I haven't frequented this site at all since the changes took place, and neither have many of the regulars who seem to have vanished. As for me "bitching" about STP, four or five posts out of several hundred is hardly enough to say that's all I do. But it should be amusing to watch this site get overtaken by Hot Topic kids from the suburbs, at any rate.


----------



## Matt Derrick

Well just for reference we've gained 800 members since the change, and there hasnt been nearly the amount of elitism and arrogance since


----------



## hutchie

ok so i said i was done with this thread, but ...


> But it should be amusing to watch this site get overtaken by Hot Topic kids from the suburbs, at any rate.


sorry this isn't the "crusty fuck, million mile trainrider club" you want it to be. buy a domain and ill host one for you, ive got unlimited hosting. there has to be some level of censorship though or chomos will shit all over like they do /b.


----------



## katbastard

venusinpisces said:


> I haven't frequented this site at all since the changes took place, and neither have many of the regulars who seem to have vanished. As for me "bitching" about STP, four or five posts out of several hundred is hardly enough to say that's all I do. But it should be amusing to watch this site get overtaken by Hot Topic kids from the suburbs, at any rate.


takes one to know one? have fun going to what ever sites you like to go one, but the bitchin has been stopping until i saw your vice magazine quoting self come back.


----------



## ayyyjayyy

i cant believe this thread is still alive. everyone should just stop responding to the idiots haha. they will just keep right on going otherwise.


----------



## venusinpisces

hutchie said:


> ok so i said i was done with this thread, but ...
> 
> sorry this isn't the "crusty fuck, million mile trainrider club" you want it to be. .


You may have misinterpreted if you thought that my comment was somehow a criticism of Hot Topic kids, which it wasn't since everyone has been sucked into shitty mainstream "countercultures" in one way or another. It had more to do with criticizing the commercialization of squatting which will only lose relevance by being turned into a Facebook fashion statement. My point seems to be proven by the way that people are pretty much unable/unwilling to respond rationally without getting caught up in overly defensive, passive aggressive personal attacks that have no relevance to the actual subject matter. When posts veer towards "that's retarted" and there are more threads on 4 loko than productive conversation, this indicates that something is a bit off.


----------



## CXR1037

Matt Pist said:


> Then why are you here? All you ever do is bitch. Go traveling or something. I love how all the haters just keep coming back to a place they cant stand



It's because we all think so highly of _you_.


----------



## blackswan

hutchie said:


> there has to be some level of censorship though or chomos will shit all over like they do /b.

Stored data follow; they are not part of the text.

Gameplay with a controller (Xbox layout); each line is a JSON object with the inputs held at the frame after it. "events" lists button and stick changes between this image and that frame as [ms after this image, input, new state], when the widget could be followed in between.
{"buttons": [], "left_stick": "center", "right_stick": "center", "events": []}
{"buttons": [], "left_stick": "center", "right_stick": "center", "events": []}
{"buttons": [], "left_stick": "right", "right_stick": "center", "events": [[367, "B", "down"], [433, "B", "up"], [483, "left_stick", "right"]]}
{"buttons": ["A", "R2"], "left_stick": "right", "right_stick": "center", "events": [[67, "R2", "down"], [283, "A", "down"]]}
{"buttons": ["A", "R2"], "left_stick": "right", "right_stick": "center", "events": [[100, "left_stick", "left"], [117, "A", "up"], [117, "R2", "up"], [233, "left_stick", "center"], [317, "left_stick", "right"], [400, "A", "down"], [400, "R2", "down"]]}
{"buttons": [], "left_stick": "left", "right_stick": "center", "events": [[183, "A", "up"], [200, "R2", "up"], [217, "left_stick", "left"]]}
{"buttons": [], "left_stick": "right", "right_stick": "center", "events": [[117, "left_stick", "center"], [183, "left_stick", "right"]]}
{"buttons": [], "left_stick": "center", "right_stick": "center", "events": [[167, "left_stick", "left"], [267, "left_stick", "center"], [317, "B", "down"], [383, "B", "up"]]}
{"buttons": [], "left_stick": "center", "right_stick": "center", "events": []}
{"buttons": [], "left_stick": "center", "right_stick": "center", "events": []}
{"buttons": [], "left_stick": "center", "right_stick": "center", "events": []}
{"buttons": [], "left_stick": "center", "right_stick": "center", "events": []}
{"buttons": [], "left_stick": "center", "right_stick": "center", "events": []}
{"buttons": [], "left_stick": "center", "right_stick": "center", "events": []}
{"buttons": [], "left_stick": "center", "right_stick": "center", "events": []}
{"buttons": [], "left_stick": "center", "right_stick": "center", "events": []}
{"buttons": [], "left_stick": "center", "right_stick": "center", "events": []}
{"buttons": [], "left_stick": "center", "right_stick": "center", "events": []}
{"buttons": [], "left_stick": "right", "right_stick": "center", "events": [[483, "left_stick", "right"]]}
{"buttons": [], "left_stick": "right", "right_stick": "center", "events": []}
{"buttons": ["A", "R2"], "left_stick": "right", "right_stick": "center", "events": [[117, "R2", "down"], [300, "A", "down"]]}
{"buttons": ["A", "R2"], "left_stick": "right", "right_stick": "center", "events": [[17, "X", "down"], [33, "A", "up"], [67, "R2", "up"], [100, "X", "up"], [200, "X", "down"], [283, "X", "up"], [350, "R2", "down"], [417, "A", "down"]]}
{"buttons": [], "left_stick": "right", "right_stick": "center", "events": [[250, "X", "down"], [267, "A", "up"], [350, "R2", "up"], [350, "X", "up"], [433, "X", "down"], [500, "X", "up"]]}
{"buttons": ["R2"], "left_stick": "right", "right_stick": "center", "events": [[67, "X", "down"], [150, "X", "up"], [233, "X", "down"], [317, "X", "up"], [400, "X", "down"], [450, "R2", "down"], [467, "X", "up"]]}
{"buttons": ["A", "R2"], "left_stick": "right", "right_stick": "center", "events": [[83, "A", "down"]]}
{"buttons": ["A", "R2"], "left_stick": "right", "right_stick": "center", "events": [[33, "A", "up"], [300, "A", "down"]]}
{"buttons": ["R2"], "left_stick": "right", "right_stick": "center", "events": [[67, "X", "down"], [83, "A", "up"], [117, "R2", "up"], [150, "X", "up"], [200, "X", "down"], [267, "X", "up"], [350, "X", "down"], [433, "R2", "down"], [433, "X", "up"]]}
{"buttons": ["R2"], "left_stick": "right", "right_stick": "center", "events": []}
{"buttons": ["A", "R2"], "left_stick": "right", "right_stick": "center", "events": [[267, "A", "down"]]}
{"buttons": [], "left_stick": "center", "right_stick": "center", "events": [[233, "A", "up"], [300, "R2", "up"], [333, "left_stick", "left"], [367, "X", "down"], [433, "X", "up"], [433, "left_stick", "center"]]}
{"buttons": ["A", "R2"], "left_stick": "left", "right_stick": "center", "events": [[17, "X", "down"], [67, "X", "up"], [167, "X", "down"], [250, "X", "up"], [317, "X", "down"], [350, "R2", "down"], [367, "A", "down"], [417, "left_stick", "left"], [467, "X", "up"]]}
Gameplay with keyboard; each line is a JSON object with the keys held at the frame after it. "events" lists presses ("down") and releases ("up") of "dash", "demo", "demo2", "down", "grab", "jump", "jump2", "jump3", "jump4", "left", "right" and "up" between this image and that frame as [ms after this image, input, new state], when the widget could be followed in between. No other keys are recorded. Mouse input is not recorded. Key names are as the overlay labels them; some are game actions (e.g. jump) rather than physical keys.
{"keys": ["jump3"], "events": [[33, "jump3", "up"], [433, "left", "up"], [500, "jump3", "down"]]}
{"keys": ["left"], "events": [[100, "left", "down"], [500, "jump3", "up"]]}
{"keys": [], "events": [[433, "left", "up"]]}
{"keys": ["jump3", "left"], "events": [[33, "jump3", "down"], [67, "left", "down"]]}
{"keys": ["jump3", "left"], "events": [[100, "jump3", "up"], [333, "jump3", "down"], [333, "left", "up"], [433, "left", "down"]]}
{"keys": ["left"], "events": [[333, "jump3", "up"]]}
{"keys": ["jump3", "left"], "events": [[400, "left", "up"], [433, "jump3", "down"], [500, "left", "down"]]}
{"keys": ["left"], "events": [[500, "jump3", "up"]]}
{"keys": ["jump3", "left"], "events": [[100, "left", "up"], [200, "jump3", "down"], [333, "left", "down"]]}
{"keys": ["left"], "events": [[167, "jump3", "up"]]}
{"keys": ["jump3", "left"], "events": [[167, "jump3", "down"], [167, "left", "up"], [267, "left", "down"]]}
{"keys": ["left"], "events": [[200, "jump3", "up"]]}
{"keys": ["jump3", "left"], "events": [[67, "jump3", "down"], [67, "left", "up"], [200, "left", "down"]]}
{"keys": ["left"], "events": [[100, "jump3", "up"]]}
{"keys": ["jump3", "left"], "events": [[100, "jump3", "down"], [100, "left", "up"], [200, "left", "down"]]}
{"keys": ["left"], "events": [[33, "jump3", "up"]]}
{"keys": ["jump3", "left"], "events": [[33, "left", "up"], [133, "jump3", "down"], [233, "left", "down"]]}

* O rly, what do you; Sir Hutchie wanta see censored? Please, don`t tell us that it`s the simple fact facebook is the stupidest thing that has ever existed? Or, is it the simple fact that only unknowing brainwashed people are using it and think it`s God? Unfortunately for some; *
both of which we will freely discuss right here in this here thread, *face book wouldnt be an issue, except there's a whole floor at the facebooks bat cave dedicated to *facial recognition software and info mining, facebook is destroying the social fabric of humanity, I know where this is going.
Facebook was invented so someone or some group could use facial recognition software and info mining on it`s users and ultimately on guess who.. " don`t think that kinda active is going on here", if you do, use a proxy or get an antenna. I`m sorry if your not understanding or if your obsession with tweeting has clouded your reasoning to the point you see this as a Troll thread you'd see on some image-board.


----------



## hutchie

proxies cache and log ips, combined with a cctv near where you piggyback, thats gonna pinpoint you to an illegal access charge with your "antenna". you could have at least said TOR if you wanted to look cool. there is no total anonymity online. i dont tweet or give a fuck about facebook. im really sure that the fucking feds are going to stake your ass out hardcore for a possible trespass infraction. really you could just solve it all by not admitting to crimes on the internet. but that wouldn't sound as cool huh?


----------



## Gudj

Ok ok,
I don't want to contribute to this weird gathering of hottopic kids, but heres this:
If you are really worried about security, you probably shouldn't be on this site either. Facebook is obviously not secure on purpose, but I suspect that some of you on here talking about security are thinking that not puting a face picture on the internet is enough to cover your ass.


----------



## hutchie

Gudj said:


> Ok ok,
> I don't want to contribute to this weird gathering of hottopic kids, but heres this:
> If you are really worried about security, you probably shouldn't be on this site either. Facebook is obviously not secure on purpose, but I suspect that some of you on here talking about security are thinking that not puting a face picture on the internet is enough to cover your ass.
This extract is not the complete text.